I am actually a fan of Microsoft Office...  I recall deploying Excel v1.0 back in the day (I was the young and radical IT manager trying new fangled stuff, exactly the kind of people I hate today, LOL) -  it was just so much better than the DOS based stuff that went before.
I used to like MS Office, before they started messing with the user interface. All versions since 2003 seemed to have gone worse, rather than better. I haven't used 365 yet, but. 2016 is installed om my work's PC and I hate it. I wish I was allowed to install something better. They can't pay me to use it. If I need to do something using a word processor. I go home and do it. I would turn down a job, if it involved using MS Office too much, regardless of the pay. I've used all sorts of spreadsheets and word processors before and they've all been easier to use than the recent MS Office versions, so it's not me struggling to learn new things. It's just really bad.

Quote
I personally trained the users, too.  I remember holding one accounting lady's hand over a mouse, guiding it across the mat and seeing her make the connection between what her hand was doing and the mouse cursor on the screen...  She eventually became one of the most proficient users.  Today, I'd probably be up on a human resources violation for touching her hand...  :D
I'm glad you had success. I couldn't train my mum to use a computer. She found double clicking hard work and it wasn't obvious to her to pick the mouse up and move it back to the middle of the mouse mat, when it went over the edge.
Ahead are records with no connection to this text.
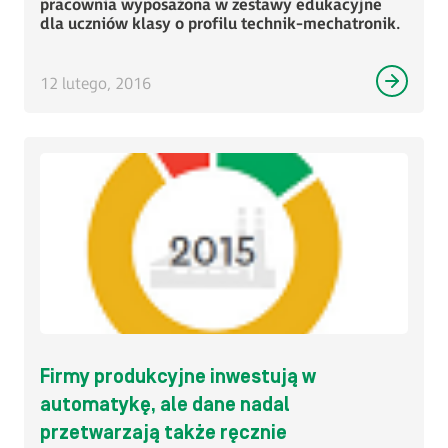
pracownia wyposażona w zestawy edukacyjne
dla uczniów klasy o profilu technik-mechatronik.
12 lutego, 2016
Firmy produkcyjne inwestują w
automatykę, ale dane nadal
przetwarzają także ręcznie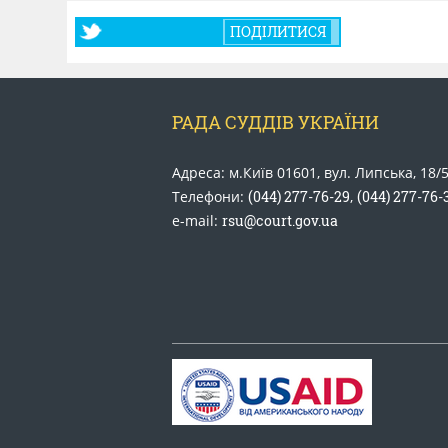
ПОДІЛИТИСЯ
РАДА СУДДІВ УКРАЇНИ
Адреса: м.Київ 01601, вул. Липська, 18/
Телефони:
(044) 277-76-29
,
(044) 277-76-
e-mail:
rsu@court.gov.ua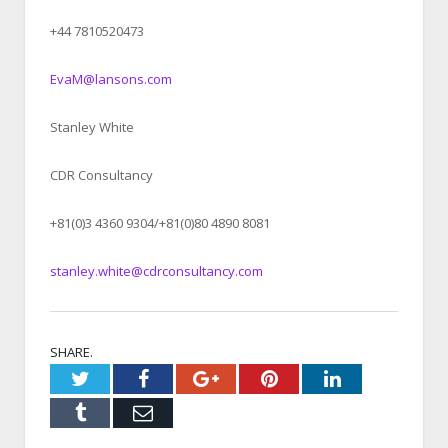
+44 7810520473
EvaM@lansons.com
Stanley White
CDR Consultancy
+81(0)3 4360 9304/+81(0)80 4890 8081
stanley.white@cdrconsultancy.com
SHARE.
Twitter
Facebook
Google+
Pinterest
LinkedIn
Tumblr
Email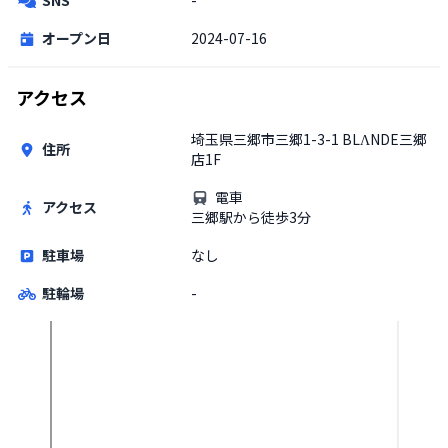
オープン日
2024-07-16
アクセス
埼玉県三郷市三郷1-3-1 BLΛNDE三郷
住所
店1F
電車
アクセス
三郷駅から徒歩3分
駐車場
なし
駐輪場
-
Recently, some genius at Microsoft has had the idea of messing with the "Save" dialogs in Office, so you end up clicking a million times on a poorly discoverable user interface just to save a file in a location you want.  I hate it when they try to solve a problem that doesn't need solving.   The "Save" and "Open" dialogs are standardized across Windows for a reason...  a reason that the current team of n00bs appear incapable of grasping:  it means you don't have to learn how to Save a new way in every single application...  we are back to the bad old DOS days with these clowns.

If the "Save" dialog needs improving, do it for the entire OS, FFS.